*** Records to process ***
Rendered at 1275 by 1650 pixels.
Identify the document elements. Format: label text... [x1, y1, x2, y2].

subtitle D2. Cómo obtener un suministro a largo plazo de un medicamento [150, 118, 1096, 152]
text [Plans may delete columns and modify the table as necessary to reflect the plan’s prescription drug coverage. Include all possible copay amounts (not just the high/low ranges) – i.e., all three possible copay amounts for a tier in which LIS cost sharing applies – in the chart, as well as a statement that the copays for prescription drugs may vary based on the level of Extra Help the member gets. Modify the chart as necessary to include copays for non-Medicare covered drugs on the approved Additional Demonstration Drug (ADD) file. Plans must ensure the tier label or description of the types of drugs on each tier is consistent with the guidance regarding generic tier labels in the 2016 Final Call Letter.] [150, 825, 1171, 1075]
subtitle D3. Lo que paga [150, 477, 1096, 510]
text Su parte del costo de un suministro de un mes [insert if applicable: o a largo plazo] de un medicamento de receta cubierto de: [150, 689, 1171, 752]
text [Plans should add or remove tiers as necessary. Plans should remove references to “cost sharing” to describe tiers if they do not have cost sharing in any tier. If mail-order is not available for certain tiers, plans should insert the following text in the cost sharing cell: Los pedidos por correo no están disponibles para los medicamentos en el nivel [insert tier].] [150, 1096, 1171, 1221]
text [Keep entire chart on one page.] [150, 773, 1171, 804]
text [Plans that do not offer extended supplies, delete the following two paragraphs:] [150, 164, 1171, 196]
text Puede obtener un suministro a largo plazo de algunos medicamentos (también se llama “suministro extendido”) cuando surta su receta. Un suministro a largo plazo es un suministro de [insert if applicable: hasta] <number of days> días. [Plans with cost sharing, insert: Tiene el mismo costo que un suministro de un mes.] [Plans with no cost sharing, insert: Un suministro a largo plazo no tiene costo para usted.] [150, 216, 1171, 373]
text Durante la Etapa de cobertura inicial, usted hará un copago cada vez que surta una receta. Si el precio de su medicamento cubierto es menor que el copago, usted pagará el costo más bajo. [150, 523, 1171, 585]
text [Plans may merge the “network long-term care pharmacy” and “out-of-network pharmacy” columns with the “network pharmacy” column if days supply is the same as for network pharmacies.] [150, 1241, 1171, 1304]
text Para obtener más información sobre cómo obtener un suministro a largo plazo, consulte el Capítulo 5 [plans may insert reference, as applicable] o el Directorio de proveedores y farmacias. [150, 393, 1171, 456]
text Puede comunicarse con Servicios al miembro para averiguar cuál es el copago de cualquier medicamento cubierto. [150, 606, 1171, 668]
***
Task objective:
The full set of lines above should be retyped without a single change.

Answer to this exercise:
Rendered at 1275 by 1650 pixels.
Identify the document elements. Format: label text... [x1, y1, x2, y2].

subtitle D2. Cómo obtener un suministro a largo plazo de un medicamento [150, 118, 1096, 152]
text [Plans may delete columns and modify the table as necessary to reflect the plan’s prescription drug coverage. Include all possible copay amounts (not just the high/low ranges) – i.e., all three possible copay amounts for a tier in which LIS cost sharing applies – in the chart, as well as a statement that the copays for prescription drugs may vary based on the level of Extra Help the member gets. Modify the chart as necessary to include copays for non-Medicare covered drugs on the approved Additional Demonstration Drug (ADD) file. Plans must ensure the tier label or description of the types of drugs on each tier is consistent with the guidance regarding generic tier labels in the 2016 Final Call Letter.] [150, 825, 1171, 1075]
subtitle D3. Lo que paga [150, 477, 1096, 510]
text Su parte del costo de un suministro de un mes [insert if applicable: o a largo plazo] de un medicamento de receta cubierto de: [150, 689, 1171, 752]
text [Plans should add or remove tiers as necessary. Plans should remove references to “cost sharing” to describe tiers if they do not have cost sharing in any tier. If mail-order is not available for certain tiers, plans should insert the following text in the cost sharing cell: Los pedidos por correo no están disponibles para los medicamentos en el nivel [insert tier].] [150, 1096, 1171, 1221]
text [Keep entire chart on one page.] [150, 773, 1171, 804]
text [Plans that do not offer extended supplies, delete the following two paragraphs:] [150, 164, 1171, 196]
text Puede obtener un suministro a largo plazo de algunos medicamentos (también se llama “suministro extendido”) cuando surta su receta. Un suministro a largo plazo es un suministro de [insert if applicable: hasta] <number of days> días. [Plans with cost sharing, insert: Tiene el mismo costo que un suministro de un mes.] [Plans with no cost sharing, insert: Un suministro a largo plazo no tiene costo para usted.] [150, 216, 1171, 373]
text Durante la Etapa de cobertura inicial, usted hará un copago cada vez que surta una receta. Si el precio de su medicamento cubierto es menor que el copago, usted pagará el costo más bajo. [150, 523, 1171, 585]
text [Plans may merge the “network long-term care pharmacy” and “out-of-network pharmacy” columns with the “network pharmacy” column if days supply is the same as for network pharmacies.] [150, 1241, 1171, 1304]
text Para obtener más información sobre cómo obtener un suministro a largo plazo, consulte el Capítulo 5 [plans may insert reference, as applicable] o el Directorio de proveedores y farmacias. [150, 393, 1171, 456]
text Puede comunicarse con Servicios al miembro para averiguar cuál es el copago de cualquier medicamento cubierto. [150, 606, 1171, 668]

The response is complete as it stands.